#### [YOUR INSTRUCTIONS]
Can you rewrite everything in the listing from the line containing "remove obsolete trait" down to the line containing "adds receipt ID", with "obsolete" changed to "outdated" and nothing else altered?

#### [DATA RECORDS]
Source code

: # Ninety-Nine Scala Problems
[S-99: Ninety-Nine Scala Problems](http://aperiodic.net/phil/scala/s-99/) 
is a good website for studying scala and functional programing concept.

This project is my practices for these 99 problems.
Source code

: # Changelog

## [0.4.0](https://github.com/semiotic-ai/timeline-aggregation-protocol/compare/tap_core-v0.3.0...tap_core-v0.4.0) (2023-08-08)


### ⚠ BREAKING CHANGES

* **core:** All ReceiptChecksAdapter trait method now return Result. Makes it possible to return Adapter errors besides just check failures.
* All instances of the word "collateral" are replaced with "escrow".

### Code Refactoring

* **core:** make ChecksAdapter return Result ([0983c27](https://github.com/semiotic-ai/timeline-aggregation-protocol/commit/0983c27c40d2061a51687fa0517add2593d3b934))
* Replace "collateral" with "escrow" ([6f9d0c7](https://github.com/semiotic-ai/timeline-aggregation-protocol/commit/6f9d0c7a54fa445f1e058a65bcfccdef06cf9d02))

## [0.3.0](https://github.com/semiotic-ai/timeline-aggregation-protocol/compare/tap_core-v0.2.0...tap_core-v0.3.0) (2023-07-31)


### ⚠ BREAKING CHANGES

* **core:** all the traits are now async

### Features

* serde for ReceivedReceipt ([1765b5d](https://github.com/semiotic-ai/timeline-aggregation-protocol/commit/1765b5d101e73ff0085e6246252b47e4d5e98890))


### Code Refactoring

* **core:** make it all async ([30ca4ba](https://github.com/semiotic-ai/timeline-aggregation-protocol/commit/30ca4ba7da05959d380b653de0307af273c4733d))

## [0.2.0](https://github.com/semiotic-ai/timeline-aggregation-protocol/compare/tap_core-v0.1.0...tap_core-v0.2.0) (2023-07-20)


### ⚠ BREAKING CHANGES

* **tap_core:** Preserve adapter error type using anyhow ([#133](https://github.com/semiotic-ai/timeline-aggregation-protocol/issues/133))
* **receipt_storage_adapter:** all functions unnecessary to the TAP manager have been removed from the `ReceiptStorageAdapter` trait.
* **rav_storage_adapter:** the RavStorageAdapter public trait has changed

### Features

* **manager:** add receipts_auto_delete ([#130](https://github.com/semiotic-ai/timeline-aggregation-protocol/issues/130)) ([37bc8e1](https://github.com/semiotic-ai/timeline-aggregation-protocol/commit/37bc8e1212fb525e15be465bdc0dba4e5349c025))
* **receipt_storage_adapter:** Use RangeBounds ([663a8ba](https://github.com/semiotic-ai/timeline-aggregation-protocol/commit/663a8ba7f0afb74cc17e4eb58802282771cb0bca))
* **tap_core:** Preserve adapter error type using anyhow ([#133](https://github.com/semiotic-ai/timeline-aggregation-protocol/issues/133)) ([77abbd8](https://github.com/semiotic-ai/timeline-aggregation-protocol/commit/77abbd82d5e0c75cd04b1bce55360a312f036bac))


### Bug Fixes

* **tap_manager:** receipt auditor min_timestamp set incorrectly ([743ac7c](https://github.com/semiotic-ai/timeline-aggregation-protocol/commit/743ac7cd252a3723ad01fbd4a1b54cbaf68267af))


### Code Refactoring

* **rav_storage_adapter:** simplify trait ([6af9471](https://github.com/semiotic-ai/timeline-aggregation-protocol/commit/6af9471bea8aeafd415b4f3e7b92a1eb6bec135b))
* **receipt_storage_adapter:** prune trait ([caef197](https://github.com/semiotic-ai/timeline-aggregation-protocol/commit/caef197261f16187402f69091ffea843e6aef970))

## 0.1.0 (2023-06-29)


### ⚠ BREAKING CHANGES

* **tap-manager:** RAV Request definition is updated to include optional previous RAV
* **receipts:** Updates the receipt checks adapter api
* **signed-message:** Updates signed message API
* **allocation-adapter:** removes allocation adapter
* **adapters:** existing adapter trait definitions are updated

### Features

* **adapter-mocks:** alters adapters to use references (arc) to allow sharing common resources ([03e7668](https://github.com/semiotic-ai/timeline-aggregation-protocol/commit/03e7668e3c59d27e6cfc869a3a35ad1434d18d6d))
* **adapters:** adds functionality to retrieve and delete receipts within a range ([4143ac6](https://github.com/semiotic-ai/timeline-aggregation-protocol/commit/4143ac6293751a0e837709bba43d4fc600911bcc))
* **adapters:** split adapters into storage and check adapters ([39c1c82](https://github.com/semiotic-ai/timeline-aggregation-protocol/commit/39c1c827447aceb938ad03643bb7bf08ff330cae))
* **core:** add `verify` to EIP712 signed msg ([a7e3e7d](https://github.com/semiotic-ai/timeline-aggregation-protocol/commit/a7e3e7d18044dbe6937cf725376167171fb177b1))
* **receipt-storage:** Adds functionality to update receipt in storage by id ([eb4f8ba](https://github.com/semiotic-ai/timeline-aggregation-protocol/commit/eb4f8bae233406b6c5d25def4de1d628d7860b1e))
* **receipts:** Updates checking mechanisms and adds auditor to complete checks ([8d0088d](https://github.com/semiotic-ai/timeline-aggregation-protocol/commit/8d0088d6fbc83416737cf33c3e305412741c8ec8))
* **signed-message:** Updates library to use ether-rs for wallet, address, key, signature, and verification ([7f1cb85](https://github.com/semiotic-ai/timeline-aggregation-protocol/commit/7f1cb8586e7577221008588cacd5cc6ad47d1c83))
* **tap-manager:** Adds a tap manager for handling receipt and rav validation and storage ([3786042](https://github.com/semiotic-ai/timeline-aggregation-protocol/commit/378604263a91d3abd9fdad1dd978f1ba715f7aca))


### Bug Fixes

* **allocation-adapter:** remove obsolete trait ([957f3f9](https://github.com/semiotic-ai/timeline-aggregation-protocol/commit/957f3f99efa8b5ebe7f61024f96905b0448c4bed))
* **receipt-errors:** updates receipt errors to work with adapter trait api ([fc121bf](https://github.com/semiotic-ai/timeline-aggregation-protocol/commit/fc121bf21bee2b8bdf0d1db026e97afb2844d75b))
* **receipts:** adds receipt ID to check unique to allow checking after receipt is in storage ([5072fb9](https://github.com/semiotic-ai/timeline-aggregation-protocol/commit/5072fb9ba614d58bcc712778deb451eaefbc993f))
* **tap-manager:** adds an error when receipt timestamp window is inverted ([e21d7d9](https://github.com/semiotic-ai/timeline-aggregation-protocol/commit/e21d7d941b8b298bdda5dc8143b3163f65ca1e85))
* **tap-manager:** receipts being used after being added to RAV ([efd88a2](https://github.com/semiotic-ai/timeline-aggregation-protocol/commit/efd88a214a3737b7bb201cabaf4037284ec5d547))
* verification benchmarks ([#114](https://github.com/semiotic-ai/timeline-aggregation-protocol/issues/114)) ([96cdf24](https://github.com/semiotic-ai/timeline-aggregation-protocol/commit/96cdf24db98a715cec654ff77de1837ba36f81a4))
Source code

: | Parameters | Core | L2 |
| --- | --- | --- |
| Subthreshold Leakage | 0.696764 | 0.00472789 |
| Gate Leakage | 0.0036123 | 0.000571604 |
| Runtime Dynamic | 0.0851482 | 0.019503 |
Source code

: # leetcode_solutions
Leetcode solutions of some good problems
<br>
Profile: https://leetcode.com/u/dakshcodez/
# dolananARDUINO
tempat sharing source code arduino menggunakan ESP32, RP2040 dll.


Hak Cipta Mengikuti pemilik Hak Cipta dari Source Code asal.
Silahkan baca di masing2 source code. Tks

#### [EXERCISE ANSWER]
* **allocation-adapter:** remove outdated trait ([957f3f9](https://github.com/semiotic-ai/timeline-aggregation-protocol/commit/957f3f99efa8b5ebe7f61024f96905b0448c4bed))
* **receipt-errors:** updates receipt errors to work with adapter trait api ([fc121bf](https://github.com/semiotic-ai/timeline-aggregation-protocol/commit/fc121bf21bee2b8bdf0d1db026e97afb2844d75b))
* **receipts:** adds receipt ID to check unique to allow checking after receipt is in storage ([5072fb9](https://github.com/semiotic-ai/timeline-aggregation-protocol/commit/5072fb9ba614d58bcc712778deb451eaefbc993f))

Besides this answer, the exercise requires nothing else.